■ Text excerpt
################

Germany's Hyperinflation:
"If I felt confident I could control the budgetary position,
I should not doubt my capacity in Germany’s present situation to control the
exchange. As soon as the supply of currency is limited, I do not see how it is
possible that the balance of trade should be adverse. I believe that the point
of view which looks first to the balance of trade, and seeks for an improvement
in that first of all, or alternatively to the support of a foreign loan, is
deeply erroneous and has not penetrated to the true process of
causation…"
The Effects of Overvaluation:
"…the slowness of the revival of trade in this country, as
compared to what is now going on in America, is due to an important extent to
the course of the sterling exchange. The tremendous fillip that trade has had in
America through the rise of prices has hardly been reflected here. The rise of
prices in America has been counterbalanced here in the improvement in the rate
of sterling, so that things are left here very nearly as they were. That is
hindering our merchants, I think, partly because trade will never go ahead until
people are certain they [prices] have touched bottom. They will never be certain
that they have touched bottom until they see them going up a little; so that I
am in favour of a moderate rise in prices as the only way of getting out of the
present period of depression, and I think the improvement of sterling towards
par is a hampering influence on that. Indeed, it is obvious it must be. In that
connection… the more I study statistics the more convinced I am that we shall
not be in equilibrium until wholesale prices have risen from 15 to 20 percent.
The business of forcing down certain levels of wages, and so forth, into
equilibrium is hopeless, or will take a long time. The continuance of
unemployment is to an important extent due to the fact that we have got the
level of wages… out of gear with everything else. The only way in which they
will get in gear will be by an increase in the level of prices…"
High wages "are compelling us to ask double for our exports
when the world level of prices… is only about 60 percent up. It is clear that
that is not a situation which can go on permanently. People will not pay us for
our exports at so discrepant a price from what goods are worth in the world, and
we see the fruits of our high prices in the diminishing volume of our exports,
and in our complete incapacity to employ the whole body of labour…"
The End of the Gold Standard:
"The theory on which the Federal Reserve Board is supposed
to govern its discount policy, by reference to the influx and efflux of gold and
the proportion of gold to liabilities, is as dead as mutton. It perished, and
perished justly, as soon as the Federal Reserve Board began to ignore its ratio
and to accept gold without allowing it to exert its full influence, merely
because an expansion of credit and prices seemed at that moment undesirable.

################

■ Extracted records
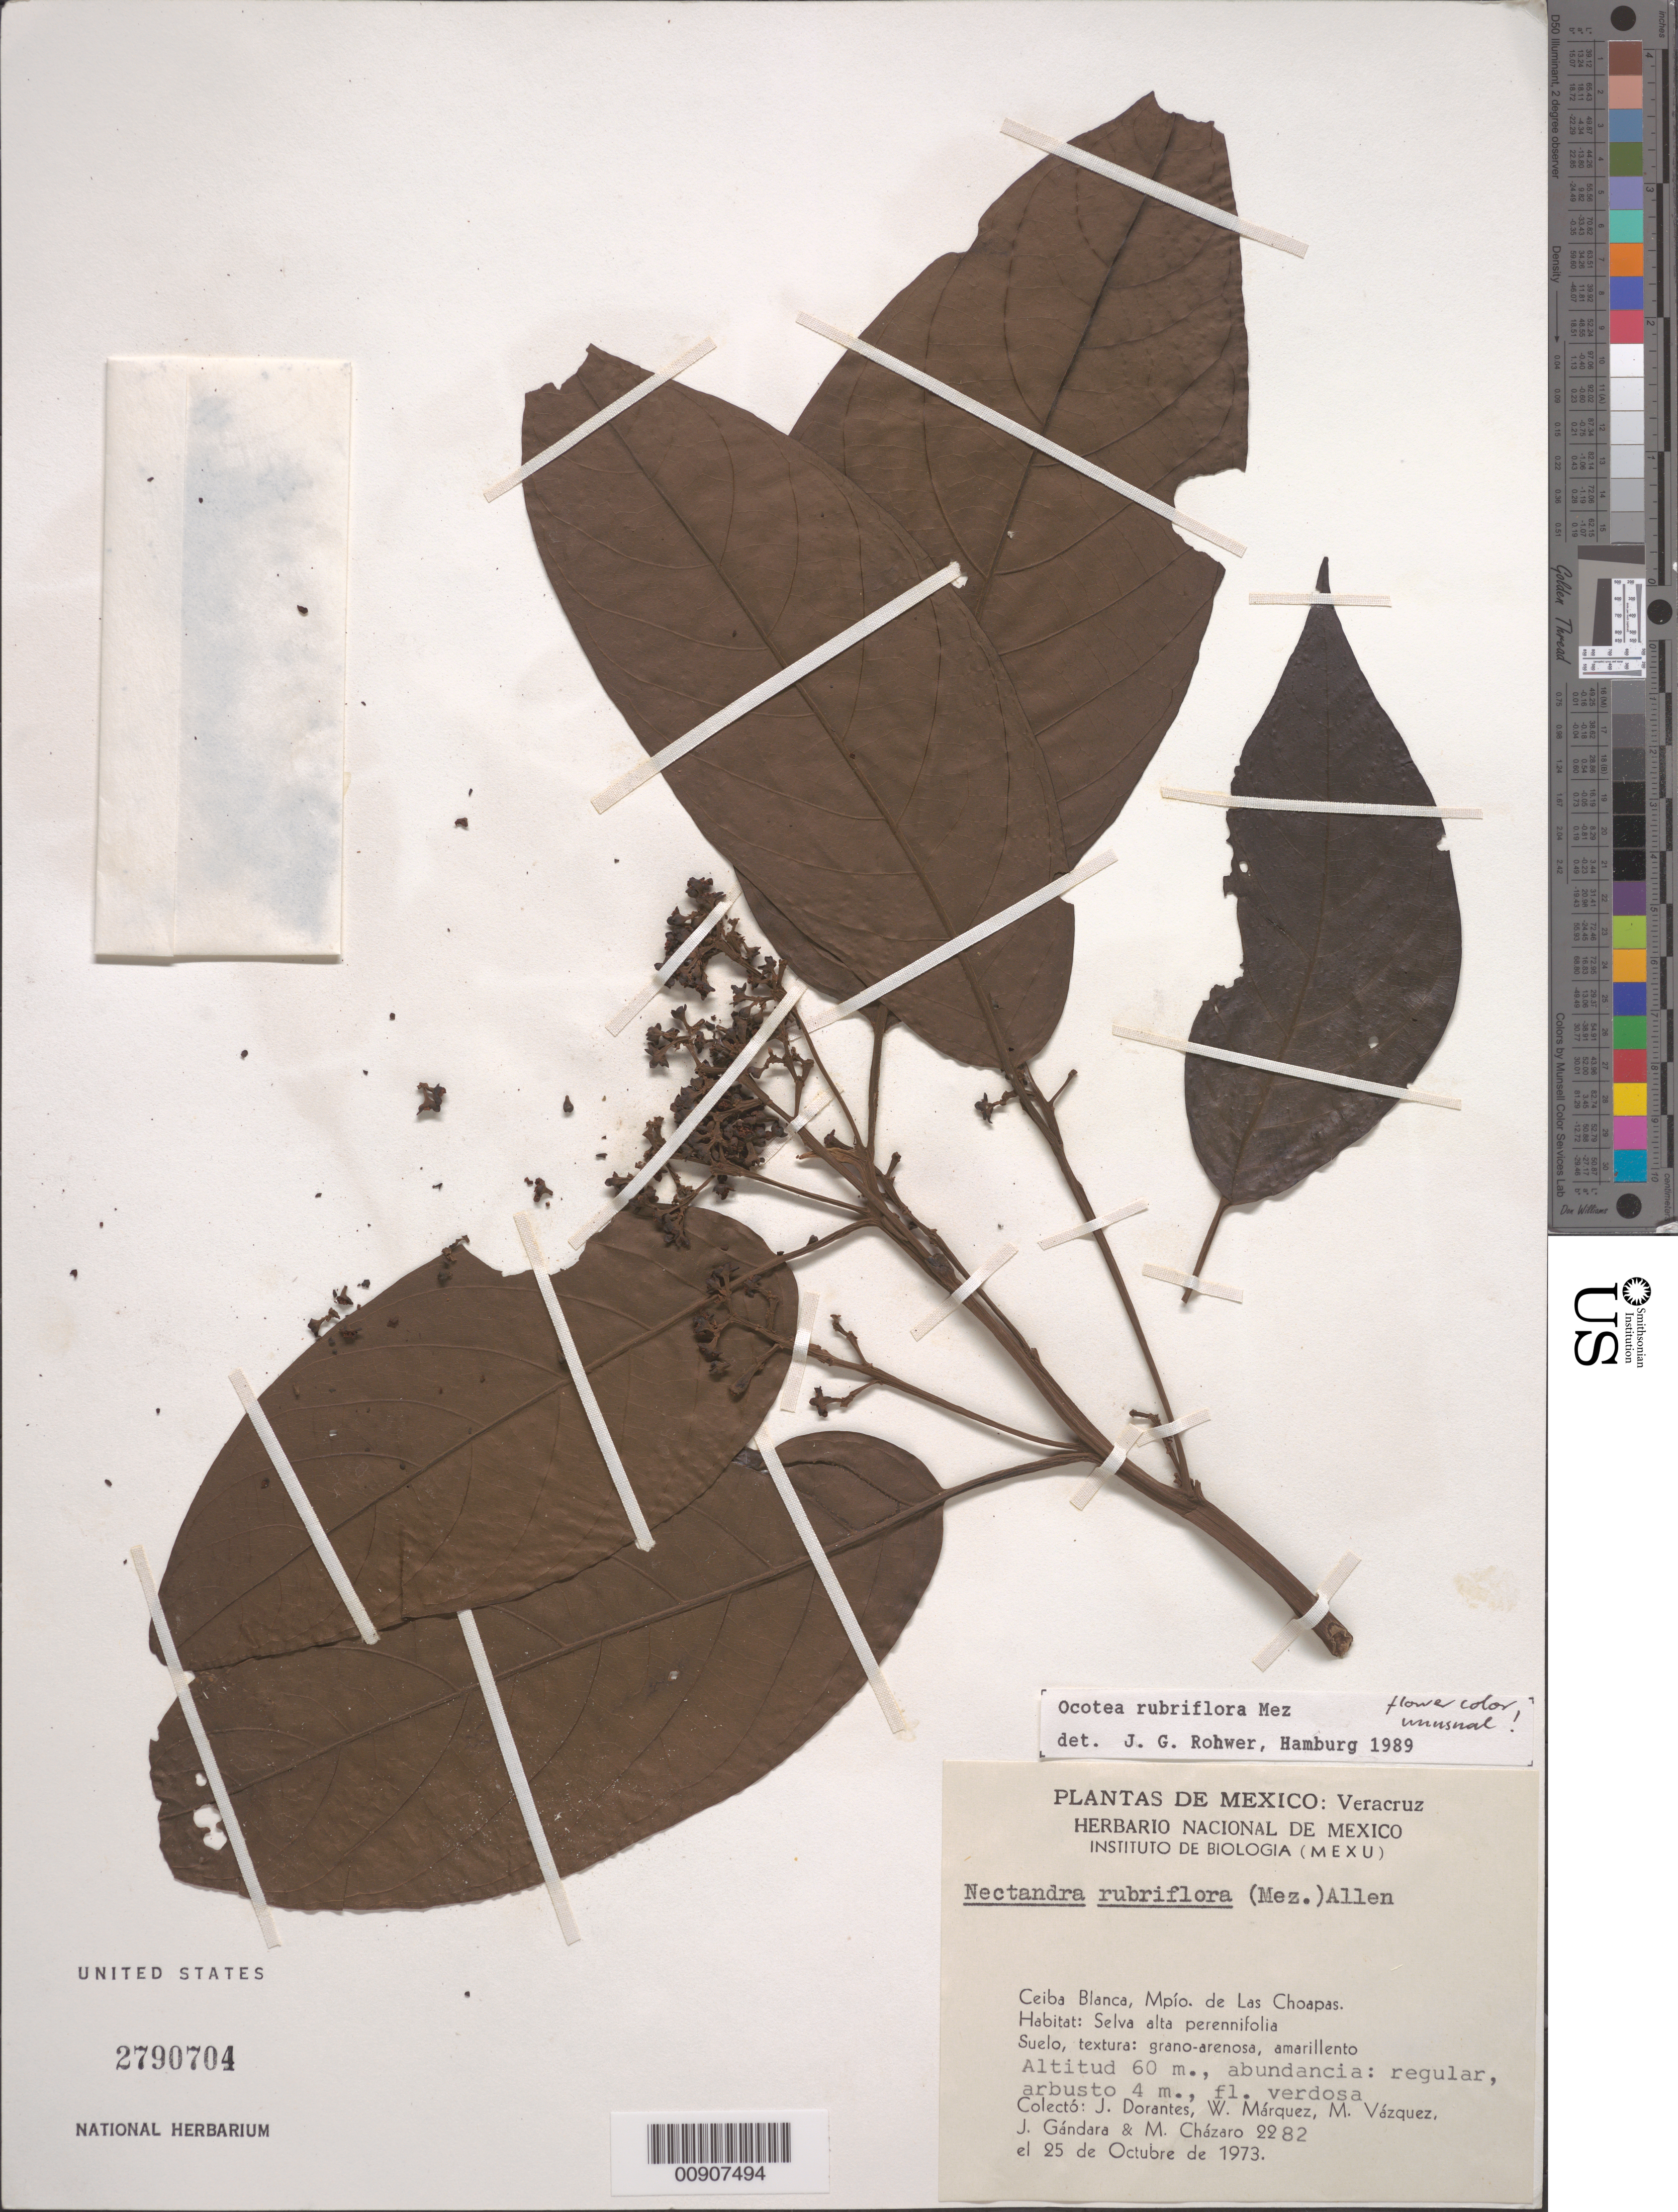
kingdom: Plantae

################

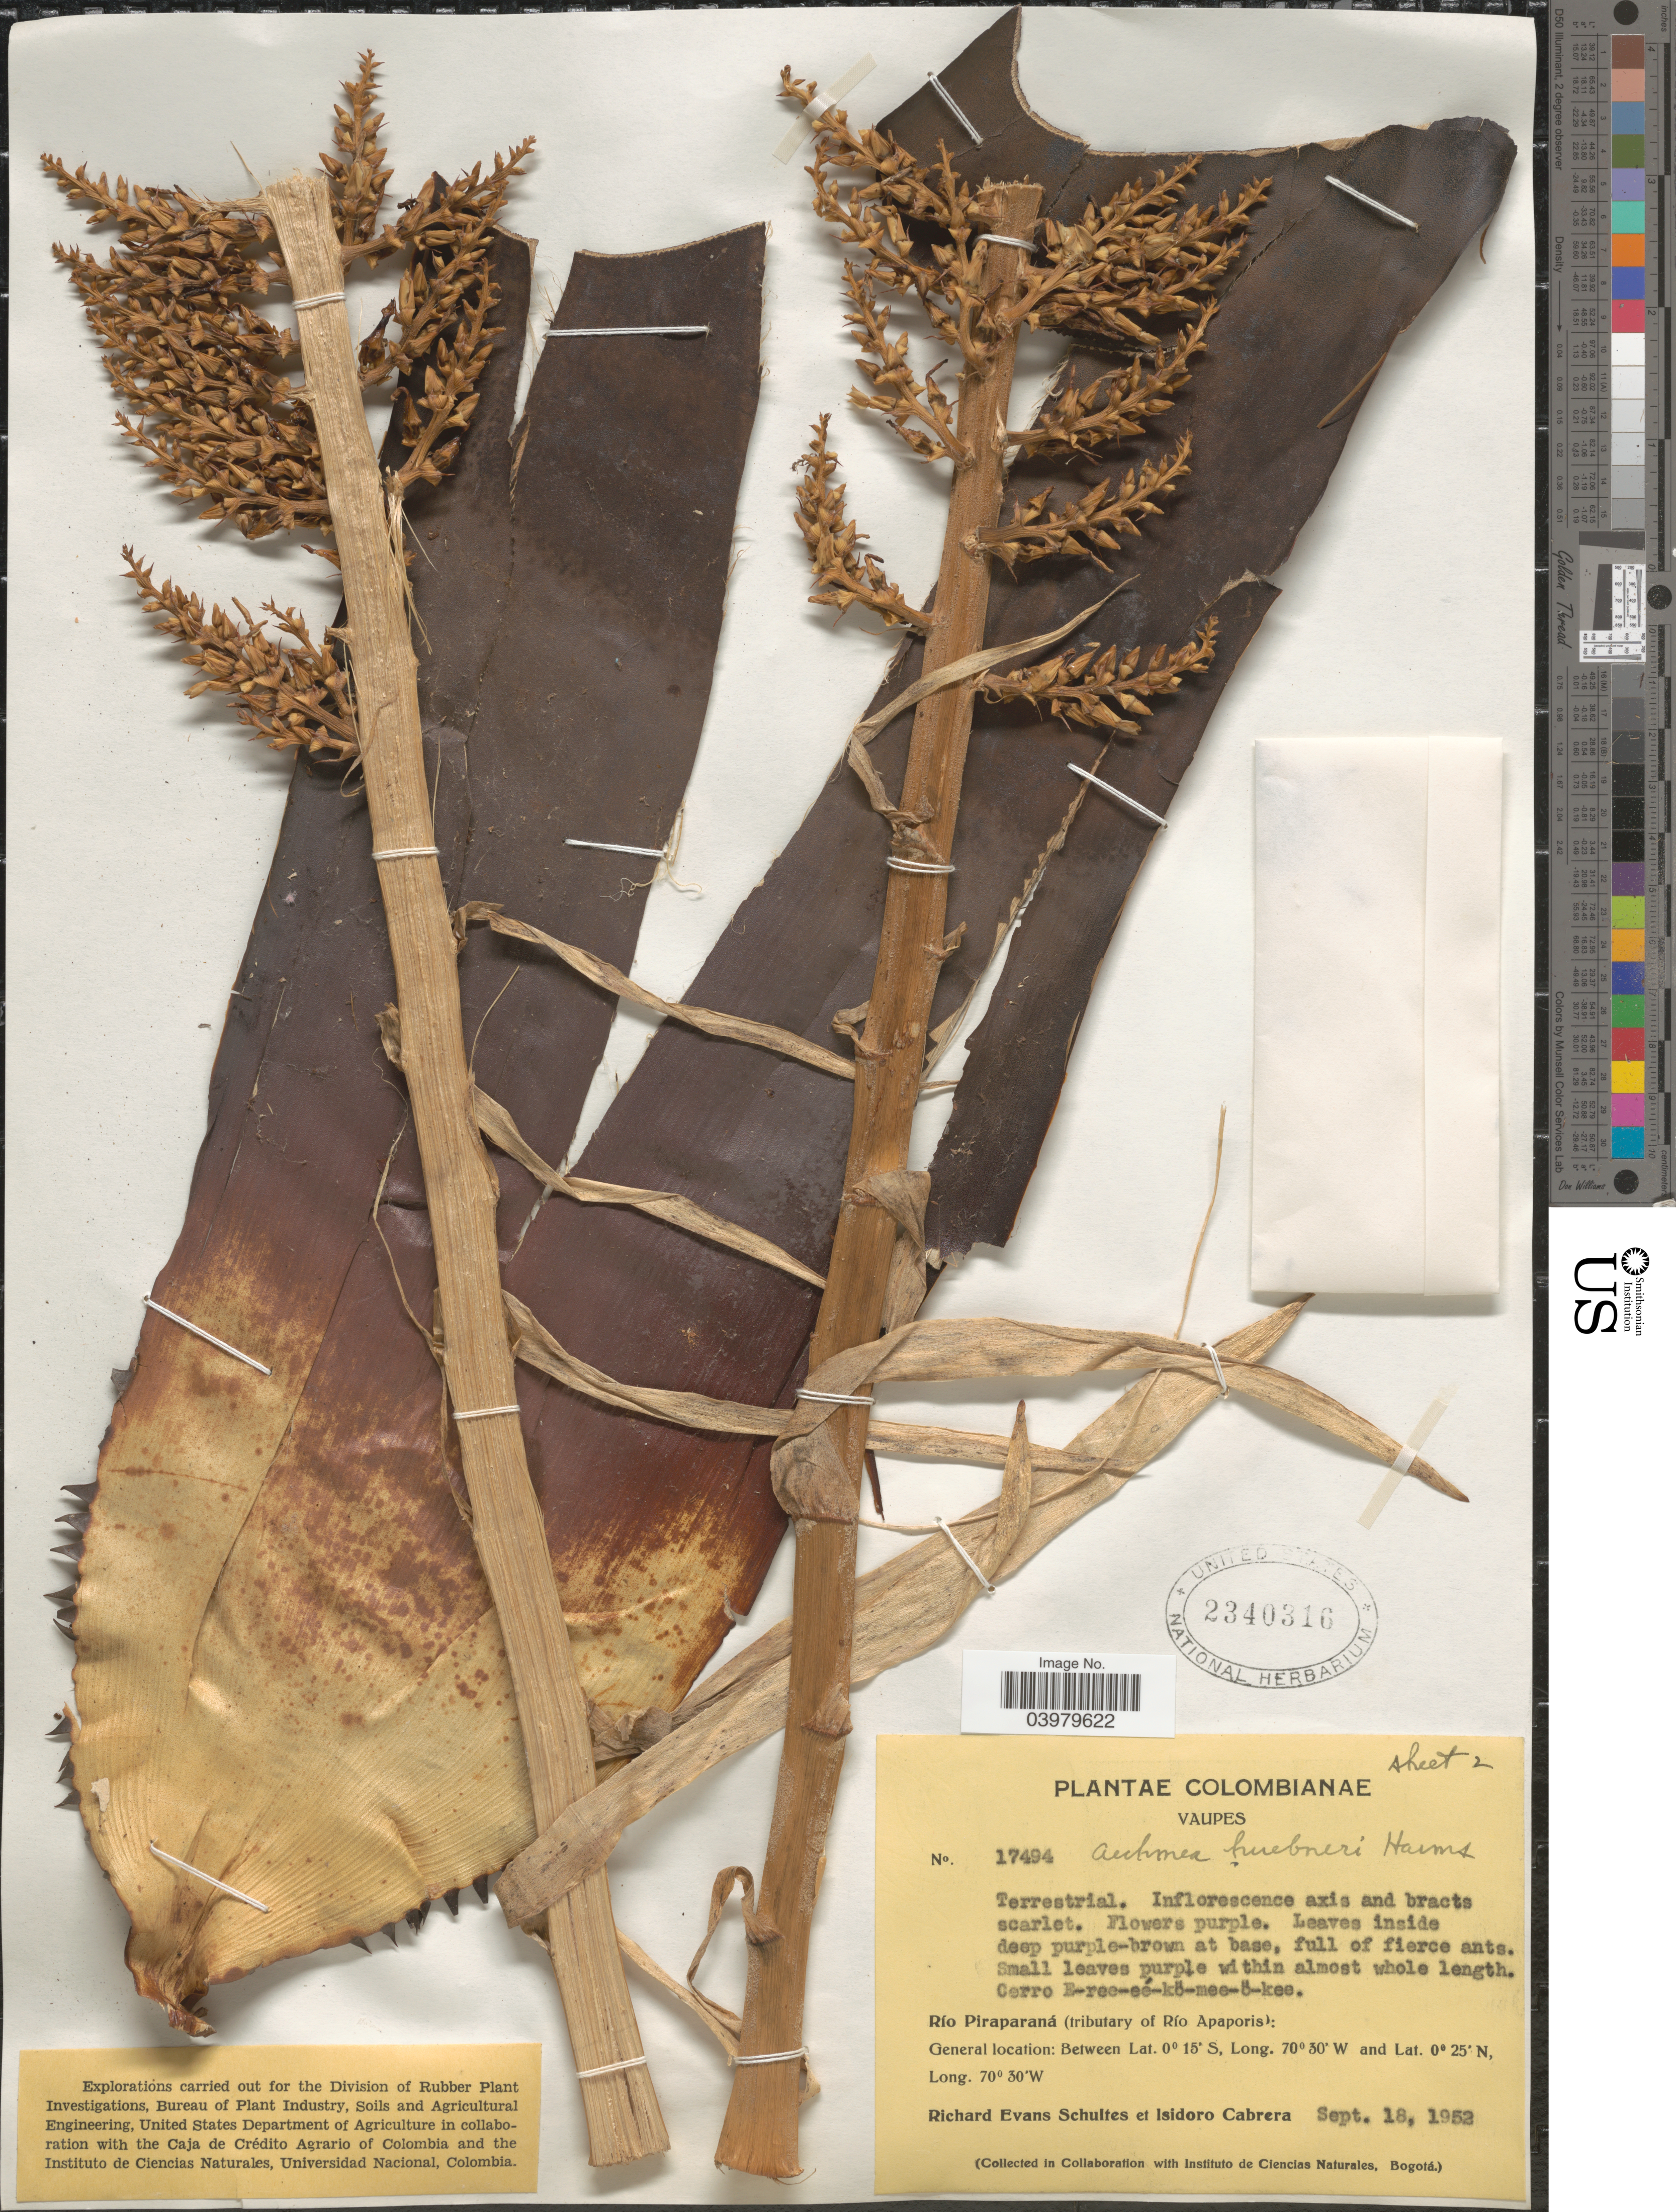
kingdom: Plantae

################

■ Tasks and exercises
1. Answer these questions from the economics excerpt.
(a) By how much does the speaker say wholesale prices must rise before equilibrium is reached?
(b) What are high wages compelling the country to ask for its exports?
(c) Whose theory of discount policy is described as "as dead as mutton"?
2. Reproduce the economics excerpt word for word, starting with "The End of the" and going on through "that moment undesirable.".
The records play no part in what is asked here.

■ Answers to the exercises
1.
(a) From 15 to 20 percent.
(b) Double.
(c) The Federal Reserve Board's.

2.
The End of the Gold Standard:
"The theory on which the Federal Reserve Board is supposed
to govern its discount policy, by reference to the influx and efflux of gold and
the proportion of gold to liabilities, is as dead as mutton. It perished, and
perished justly, as soon as the Federal Reserve Board began to ignore its ratio
and to accept gold without allowing it to exert its full influence, merely
because an expansion of credit and prices seemed at that moment undesirable.